(Extracted data entries)
---------------

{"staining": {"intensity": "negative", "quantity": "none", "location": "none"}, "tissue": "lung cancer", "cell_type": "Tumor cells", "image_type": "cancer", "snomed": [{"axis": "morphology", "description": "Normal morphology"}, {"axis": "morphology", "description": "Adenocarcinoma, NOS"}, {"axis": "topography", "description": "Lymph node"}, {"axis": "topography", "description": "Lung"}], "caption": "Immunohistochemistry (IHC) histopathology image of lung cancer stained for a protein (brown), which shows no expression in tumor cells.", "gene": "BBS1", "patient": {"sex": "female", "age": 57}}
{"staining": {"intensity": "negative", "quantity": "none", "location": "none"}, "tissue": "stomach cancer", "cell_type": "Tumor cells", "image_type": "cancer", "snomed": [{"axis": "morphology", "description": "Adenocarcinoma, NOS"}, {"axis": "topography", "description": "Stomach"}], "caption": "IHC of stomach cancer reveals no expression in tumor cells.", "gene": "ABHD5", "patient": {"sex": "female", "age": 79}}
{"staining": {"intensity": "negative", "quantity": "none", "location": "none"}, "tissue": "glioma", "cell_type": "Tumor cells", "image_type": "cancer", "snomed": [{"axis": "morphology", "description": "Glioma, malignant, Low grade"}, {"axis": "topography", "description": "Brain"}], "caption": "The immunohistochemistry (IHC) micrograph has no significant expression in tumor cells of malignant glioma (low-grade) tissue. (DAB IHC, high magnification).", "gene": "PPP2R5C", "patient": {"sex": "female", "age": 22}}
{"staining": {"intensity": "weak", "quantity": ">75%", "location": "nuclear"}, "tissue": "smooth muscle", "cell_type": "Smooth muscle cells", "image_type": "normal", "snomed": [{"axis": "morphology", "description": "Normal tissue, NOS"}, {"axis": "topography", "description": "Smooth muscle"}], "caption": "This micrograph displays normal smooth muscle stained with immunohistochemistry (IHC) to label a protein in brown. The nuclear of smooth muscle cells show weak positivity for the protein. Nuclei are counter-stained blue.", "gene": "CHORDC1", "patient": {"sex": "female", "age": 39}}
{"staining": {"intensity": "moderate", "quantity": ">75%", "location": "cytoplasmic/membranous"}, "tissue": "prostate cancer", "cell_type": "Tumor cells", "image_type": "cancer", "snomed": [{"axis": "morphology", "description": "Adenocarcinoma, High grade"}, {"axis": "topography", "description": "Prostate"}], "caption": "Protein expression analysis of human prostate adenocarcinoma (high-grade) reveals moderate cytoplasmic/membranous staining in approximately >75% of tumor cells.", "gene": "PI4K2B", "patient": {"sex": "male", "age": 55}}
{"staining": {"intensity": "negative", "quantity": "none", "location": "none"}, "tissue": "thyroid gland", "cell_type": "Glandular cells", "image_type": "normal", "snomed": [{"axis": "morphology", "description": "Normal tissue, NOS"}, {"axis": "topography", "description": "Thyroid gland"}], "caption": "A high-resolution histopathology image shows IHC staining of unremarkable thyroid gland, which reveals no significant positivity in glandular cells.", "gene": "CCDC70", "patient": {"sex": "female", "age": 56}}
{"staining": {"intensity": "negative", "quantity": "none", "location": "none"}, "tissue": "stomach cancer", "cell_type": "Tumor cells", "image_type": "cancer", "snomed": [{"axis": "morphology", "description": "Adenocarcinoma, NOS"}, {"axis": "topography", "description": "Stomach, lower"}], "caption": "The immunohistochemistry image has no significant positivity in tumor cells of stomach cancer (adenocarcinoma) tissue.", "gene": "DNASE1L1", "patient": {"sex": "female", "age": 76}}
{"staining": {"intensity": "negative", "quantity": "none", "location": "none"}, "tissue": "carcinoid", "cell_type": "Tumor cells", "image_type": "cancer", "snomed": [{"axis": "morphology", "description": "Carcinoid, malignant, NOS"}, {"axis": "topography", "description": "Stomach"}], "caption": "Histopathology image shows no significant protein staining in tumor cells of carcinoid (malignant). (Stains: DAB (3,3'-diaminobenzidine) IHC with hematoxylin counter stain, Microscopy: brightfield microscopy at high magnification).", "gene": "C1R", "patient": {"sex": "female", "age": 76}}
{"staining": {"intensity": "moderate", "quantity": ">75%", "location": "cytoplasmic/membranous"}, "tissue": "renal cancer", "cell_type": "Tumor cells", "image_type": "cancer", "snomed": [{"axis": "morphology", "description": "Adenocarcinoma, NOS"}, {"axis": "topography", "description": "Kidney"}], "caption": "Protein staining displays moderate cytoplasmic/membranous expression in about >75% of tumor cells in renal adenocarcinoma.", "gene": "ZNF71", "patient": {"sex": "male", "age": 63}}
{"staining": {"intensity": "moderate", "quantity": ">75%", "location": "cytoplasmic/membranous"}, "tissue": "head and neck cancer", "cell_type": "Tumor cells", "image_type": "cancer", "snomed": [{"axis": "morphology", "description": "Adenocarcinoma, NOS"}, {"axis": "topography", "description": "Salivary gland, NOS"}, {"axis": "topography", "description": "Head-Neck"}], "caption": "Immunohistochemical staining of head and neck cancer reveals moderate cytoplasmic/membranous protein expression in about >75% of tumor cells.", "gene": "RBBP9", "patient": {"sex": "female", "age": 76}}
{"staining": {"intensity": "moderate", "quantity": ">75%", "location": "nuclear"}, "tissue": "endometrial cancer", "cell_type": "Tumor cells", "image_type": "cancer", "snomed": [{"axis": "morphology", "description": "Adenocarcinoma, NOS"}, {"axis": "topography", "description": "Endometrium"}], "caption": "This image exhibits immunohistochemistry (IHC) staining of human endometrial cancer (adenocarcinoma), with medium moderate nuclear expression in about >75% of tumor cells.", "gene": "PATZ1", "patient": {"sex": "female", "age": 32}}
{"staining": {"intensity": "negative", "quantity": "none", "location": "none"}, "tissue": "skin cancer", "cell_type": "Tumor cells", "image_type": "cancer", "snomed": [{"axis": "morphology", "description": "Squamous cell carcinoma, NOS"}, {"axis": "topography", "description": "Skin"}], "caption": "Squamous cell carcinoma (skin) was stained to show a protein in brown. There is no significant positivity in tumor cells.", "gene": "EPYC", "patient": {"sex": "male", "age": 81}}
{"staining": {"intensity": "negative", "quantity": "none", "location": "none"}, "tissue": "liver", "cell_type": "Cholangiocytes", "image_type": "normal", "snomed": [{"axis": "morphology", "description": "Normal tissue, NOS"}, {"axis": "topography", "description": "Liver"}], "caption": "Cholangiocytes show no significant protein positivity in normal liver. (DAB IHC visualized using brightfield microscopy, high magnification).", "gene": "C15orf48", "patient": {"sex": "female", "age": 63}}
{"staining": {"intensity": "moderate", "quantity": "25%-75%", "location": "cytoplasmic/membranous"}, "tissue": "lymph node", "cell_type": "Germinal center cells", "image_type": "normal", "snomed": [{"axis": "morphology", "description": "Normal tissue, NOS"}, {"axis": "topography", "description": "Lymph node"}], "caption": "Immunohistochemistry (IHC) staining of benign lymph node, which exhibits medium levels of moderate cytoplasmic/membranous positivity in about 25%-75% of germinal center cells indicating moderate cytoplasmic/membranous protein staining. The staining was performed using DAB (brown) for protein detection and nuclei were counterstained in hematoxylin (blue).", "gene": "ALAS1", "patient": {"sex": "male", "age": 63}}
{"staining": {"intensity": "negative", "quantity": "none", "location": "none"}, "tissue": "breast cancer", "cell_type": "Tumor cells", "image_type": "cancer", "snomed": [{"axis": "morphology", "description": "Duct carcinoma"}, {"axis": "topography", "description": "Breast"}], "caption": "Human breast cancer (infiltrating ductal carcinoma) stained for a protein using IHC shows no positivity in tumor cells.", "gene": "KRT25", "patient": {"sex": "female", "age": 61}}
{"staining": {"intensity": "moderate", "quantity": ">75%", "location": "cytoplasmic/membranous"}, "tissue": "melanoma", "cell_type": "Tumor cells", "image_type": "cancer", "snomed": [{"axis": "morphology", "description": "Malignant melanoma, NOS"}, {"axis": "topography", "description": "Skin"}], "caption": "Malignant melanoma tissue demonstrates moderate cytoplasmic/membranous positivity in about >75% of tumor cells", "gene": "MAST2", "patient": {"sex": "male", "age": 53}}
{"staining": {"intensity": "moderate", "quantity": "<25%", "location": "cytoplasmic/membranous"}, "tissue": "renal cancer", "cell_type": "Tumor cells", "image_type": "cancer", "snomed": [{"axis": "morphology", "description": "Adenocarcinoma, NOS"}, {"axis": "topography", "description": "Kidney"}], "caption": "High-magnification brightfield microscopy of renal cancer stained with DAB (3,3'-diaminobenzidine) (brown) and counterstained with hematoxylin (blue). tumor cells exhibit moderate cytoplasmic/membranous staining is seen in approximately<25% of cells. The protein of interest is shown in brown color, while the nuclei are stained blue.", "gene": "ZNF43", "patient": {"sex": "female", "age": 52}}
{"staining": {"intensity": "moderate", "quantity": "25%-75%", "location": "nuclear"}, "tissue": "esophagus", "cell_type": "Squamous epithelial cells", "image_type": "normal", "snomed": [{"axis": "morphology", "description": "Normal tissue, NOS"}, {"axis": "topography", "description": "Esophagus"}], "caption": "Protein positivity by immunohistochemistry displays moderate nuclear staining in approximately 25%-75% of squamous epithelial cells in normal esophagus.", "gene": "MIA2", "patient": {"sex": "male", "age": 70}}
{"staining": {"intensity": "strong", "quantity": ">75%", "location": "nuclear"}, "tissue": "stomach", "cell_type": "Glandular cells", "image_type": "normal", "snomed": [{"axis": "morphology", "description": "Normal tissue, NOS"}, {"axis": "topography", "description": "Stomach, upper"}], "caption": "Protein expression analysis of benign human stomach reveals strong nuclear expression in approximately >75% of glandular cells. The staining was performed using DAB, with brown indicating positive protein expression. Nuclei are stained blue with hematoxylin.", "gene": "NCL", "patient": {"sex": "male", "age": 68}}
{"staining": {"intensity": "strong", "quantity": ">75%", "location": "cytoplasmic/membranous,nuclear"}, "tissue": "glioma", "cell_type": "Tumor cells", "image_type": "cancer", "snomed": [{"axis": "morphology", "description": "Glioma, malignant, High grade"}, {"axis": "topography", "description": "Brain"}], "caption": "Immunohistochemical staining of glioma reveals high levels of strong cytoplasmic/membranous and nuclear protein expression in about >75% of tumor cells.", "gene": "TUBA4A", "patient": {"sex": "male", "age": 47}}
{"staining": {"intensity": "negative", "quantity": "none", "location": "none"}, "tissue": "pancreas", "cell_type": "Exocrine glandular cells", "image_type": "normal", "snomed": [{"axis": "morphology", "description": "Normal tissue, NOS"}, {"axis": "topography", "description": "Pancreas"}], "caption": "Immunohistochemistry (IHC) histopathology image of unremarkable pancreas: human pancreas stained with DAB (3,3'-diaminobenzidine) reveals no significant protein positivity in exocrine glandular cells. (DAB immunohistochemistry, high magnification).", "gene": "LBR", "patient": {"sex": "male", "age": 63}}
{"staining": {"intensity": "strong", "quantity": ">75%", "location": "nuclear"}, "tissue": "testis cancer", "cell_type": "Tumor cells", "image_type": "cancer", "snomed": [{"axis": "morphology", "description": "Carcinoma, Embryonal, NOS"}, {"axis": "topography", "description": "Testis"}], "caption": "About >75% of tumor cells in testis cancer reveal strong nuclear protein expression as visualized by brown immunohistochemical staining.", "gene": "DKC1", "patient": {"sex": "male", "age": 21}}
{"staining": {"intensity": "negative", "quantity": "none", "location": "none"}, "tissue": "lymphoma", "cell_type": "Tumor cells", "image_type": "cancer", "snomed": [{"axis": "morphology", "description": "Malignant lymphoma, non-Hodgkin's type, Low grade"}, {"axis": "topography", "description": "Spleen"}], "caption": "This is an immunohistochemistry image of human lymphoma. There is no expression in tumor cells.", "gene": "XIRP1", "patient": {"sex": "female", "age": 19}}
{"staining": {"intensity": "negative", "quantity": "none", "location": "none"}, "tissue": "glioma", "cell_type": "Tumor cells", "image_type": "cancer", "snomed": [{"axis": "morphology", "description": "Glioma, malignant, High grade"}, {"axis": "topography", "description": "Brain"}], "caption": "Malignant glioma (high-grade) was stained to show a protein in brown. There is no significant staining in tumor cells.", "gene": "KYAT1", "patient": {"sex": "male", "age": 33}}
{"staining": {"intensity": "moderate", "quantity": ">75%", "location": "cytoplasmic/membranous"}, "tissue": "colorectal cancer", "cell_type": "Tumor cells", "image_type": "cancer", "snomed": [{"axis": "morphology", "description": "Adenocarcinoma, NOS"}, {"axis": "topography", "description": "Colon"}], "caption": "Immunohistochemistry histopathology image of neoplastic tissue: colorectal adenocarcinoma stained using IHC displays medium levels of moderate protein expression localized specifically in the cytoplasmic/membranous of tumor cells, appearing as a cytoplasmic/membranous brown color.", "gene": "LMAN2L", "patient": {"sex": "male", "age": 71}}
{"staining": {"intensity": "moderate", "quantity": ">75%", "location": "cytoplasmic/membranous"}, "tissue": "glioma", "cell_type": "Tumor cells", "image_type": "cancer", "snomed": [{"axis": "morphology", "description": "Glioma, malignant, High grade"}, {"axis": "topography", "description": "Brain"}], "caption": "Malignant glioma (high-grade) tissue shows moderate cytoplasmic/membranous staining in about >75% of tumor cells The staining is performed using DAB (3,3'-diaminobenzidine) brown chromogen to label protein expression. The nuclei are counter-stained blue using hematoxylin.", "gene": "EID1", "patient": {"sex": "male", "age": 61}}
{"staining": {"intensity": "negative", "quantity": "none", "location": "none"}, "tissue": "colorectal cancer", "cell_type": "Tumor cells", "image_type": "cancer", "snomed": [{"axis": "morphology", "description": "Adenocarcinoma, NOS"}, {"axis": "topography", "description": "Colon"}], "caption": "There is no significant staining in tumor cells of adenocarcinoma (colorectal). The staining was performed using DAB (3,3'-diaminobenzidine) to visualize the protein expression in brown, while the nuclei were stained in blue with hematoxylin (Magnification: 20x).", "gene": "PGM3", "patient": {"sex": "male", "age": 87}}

---------------

Your task is to collect every line above that contains the word "Squamous".

{"staining": {"intensity": "negative", "quantity": "none", "location": "none"}, "tissue": "skin cancer", "cell_type": "Tumor cells", "image_type": "cancer", "snomed": [{"axis": "morphology", "description": "Squamous cell carcinoma, NOS"}, {"axis": "topography", "description": "Skin"}], "caption": "Squamous cell carcinoma (skin) was stained to show a protein in brown. There is no significant positivity in tumor cells.", "gene": "EPYC", "patient": {"sex": "male", "age": 81}}
{"staining": {"intensity": "moderate", "quantity": "25%-75%", "location": "nuclear"}, "tissue": "esophagus", "cell_type": "Squamous epithelial cells", "image_type": "normal", "snomed": [{"axis": "morphology", "description": "Normal tissue, NOS"}, {"axis": "topography", "description": "Esophagus"}], "caption": "Protein positivity by immunohistochemistry displays moderate nuclear staining in approximately 25%-75% of squamous epithelial cells in normal esophagus.", "gene": "MIA2", "patient": {"sex": "male", "age": 70}}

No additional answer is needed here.